Count the lines in the records below that contain the string "rangeland", and reply with the number alone.

__Data supplied__.
===

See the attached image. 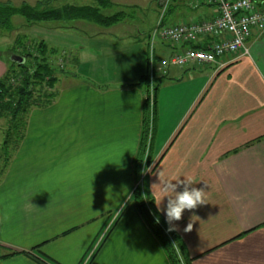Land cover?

===

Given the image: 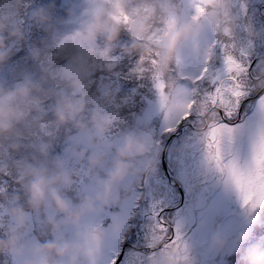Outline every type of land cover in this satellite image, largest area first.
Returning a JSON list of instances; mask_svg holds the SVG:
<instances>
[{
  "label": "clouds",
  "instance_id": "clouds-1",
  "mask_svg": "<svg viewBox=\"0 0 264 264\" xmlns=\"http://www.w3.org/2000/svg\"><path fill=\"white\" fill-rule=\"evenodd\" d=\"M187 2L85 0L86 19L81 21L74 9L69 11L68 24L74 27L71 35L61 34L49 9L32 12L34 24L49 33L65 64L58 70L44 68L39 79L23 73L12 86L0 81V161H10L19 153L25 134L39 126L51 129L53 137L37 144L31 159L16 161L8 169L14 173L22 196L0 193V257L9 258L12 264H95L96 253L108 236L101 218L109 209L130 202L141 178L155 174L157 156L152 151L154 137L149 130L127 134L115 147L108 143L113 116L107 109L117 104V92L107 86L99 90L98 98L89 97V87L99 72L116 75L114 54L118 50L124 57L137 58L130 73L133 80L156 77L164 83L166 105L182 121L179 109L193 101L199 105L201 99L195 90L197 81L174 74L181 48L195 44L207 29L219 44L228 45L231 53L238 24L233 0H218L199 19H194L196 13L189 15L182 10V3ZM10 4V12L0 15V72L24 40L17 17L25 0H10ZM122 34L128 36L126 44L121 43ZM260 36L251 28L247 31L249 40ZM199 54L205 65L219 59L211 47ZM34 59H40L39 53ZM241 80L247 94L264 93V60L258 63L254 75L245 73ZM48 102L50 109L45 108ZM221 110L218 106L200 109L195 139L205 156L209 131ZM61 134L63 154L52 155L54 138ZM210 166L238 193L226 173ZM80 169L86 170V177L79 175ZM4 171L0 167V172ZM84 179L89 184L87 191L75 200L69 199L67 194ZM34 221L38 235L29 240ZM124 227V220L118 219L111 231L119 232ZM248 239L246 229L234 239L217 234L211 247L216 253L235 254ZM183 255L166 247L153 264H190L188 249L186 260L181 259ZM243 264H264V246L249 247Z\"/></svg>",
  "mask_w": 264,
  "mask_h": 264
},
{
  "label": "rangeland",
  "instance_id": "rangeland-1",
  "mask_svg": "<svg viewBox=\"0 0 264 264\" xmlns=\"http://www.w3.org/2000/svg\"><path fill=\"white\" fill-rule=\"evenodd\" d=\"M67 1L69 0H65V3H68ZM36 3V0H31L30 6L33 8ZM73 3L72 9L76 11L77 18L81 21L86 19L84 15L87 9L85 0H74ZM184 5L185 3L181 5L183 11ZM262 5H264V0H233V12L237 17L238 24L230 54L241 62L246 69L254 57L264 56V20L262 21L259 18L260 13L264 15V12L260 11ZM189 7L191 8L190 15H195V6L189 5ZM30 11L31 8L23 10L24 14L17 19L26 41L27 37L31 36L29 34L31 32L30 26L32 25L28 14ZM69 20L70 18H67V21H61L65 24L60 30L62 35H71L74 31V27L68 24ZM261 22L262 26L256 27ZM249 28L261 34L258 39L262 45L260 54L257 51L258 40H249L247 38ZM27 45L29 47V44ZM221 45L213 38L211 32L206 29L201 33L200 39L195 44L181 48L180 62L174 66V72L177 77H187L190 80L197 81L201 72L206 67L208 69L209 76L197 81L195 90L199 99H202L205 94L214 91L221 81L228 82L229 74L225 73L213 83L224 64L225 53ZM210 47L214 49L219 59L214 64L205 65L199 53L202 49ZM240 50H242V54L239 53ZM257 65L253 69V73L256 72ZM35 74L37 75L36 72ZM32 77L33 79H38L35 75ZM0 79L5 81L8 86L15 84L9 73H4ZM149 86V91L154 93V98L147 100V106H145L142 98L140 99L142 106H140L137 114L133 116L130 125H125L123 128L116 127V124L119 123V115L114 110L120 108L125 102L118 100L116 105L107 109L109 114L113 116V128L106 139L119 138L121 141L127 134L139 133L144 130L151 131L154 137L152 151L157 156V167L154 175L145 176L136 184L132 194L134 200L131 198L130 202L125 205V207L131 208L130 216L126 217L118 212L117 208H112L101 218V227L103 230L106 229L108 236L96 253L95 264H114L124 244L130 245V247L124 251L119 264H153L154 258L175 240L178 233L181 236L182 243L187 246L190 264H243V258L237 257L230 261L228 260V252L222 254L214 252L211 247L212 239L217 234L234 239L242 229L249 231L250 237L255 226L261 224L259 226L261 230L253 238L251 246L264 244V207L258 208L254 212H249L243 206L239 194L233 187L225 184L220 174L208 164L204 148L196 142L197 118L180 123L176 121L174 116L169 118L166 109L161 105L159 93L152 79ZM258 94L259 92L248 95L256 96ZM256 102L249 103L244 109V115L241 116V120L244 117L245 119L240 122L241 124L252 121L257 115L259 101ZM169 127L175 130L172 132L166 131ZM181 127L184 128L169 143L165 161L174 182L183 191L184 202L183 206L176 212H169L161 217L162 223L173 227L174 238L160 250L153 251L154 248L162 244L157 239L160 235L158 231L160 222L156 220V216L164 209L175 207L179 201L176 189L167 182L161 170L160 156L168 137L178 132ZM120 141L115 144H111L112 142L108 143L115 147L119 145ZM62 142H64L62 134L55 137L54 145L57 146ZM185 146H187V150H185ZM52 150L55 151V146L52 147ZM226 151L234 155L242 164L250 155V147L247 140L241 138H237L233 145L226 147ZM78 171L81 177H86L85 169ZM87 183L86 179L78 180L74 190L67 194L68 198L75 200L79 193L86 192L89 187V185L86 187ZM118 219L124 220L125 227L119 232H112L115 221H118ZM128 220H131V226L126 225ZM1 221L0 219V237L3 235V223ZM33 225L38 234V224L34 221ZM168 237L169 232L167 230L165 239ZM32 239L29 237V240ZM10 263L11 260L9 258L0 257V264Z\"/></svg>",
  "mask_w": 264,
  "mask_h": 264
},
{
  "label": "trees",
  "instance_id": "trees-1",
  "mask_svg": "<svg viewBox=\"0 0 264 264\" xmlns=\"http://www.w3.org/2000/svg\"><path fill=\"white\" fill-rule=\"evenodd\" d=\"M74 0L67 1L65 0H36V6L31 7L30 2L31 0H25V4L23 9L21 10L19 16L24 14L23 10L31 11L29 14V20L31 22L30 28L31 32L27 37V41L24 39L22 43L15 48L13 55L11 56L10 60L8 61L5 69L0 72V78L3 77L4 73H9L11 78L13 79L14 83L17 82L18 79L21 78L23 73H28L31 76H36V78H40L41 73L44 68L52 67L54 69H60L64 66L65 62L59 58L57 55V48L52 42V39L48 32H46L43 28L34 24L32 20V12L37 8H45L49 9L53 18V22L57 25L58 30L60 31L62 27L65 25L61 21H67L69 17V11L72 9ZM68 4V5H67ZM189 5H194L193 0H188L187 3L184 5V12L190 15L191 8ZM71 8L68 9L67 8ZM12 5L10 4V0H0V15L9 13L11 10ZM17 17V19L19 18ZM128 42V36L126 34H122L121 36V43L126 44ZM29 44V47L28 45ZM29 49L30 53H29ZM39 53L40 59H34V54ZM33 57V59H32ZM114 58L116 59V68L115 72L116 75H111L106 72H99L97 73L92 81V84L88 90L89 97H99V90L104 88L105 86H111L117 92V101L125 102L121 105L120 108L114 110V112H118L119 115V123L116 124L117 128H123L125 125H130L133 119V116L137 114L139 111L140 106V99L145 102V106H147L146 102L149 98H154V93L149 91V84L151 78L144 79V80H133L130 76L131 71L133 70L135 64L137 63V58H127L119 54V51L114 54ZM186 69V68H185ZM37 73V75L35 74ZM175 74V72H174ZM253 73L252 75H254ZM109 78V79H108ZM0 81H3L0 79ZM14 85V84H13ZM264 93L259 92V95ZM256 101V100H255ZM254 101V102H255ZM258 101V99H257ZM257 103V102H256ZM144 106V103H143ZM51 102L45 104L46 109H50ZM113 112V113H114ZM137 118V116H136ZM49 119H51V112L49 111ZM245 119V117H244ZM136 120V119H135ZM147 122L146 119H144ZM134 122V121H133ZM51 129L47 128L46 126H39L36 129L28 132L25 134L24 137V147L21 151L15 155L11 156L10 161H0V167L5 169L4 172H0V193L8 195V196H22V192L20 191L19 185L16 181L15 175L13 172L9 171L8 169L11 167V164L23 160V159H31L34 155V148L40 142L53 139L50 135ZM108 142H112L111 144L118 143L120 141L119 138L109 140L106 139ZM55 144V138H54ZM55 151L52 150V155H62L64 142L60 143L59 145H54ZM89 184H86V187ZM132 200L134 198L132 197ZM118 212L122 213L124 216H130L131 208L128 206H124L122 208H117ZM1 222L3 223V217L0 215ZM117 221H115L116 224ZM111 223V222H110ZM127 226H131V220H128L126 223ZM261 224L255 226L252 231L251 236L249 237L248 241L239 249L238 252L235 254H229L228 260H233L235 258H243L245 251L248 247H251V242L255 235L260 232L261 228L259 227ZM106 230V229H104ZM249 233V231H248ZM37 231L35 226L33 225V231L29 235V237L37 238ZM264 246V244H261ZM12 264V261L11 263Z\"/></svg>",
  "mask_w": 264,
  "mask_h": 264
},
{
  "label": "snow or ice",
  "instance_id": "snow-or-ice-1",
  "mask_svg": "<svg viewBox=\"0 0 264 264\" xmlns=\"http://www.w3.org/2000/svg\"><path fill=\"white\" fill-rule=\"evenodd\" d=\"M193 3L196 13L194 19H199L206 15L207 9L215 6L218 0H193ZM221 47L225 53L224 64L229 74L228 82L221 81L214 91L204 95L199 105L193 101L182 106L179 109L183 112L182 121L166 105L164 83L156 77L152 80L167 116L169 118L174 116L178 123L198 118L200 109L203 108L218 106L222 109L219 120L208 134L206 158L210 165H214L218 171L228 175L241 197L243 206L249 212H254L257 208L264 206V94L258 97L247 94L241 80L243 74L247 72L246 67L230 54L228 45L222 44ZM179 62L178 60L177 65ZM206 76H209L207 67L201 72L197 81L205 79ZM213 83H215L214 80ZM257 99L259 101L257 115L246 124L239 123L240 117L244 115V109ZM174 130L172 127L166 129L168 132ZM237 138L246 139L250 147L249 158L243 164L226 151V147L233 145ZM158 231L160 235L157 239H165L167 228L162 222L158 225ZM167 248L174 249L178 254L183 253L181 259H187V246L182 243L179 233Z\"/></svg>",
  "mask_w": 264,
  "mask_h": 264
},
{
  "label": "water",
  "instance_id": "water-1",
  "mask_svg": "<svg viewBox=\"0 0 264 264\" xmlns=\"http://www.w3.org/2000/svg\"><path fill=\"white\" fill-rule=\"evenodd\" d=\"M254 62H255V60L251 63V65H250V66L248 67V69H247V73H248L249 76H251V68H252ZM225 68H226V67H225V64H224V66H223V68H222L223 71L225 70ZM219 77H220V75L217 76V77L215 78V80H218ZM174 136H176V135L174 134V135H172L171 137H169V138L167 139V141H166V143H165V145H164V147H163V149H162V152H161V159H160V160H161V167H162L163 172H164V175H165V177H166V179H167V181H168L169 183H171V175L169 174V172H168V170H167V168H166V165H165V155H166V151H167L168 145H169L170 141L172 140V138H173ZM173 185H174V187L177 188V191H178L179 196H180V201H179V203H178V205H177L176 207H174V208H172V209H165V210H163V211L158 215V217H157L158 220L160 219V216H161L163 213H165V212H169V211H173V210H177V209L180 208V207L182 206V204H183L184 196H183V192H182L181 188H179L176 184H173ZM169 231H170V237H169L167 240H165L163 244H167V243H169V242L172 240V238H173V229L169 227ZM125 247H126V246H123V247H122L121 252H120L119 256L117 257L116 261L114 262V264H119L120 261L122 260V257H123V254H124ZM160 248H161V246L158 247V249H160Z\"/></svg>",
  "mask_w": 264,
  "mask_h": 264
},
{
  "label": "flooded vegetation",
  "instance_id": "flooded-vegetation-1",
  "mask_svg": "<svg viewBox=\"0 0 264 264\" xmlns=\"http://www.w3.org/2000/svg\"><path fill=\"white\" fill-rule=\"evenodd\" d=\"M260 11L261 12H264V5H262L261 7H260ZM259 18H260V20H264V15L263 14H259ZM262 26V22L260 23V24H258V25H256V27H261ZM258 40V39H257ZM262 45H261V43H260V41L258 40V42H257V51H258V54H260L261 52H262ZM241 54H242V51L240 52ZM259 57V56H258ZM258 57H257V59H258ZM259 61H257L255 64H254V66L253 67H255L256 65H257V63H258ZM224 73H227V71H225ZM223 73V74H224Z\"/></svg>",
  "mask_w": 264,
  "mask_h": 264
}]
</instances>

===

__Result__.
2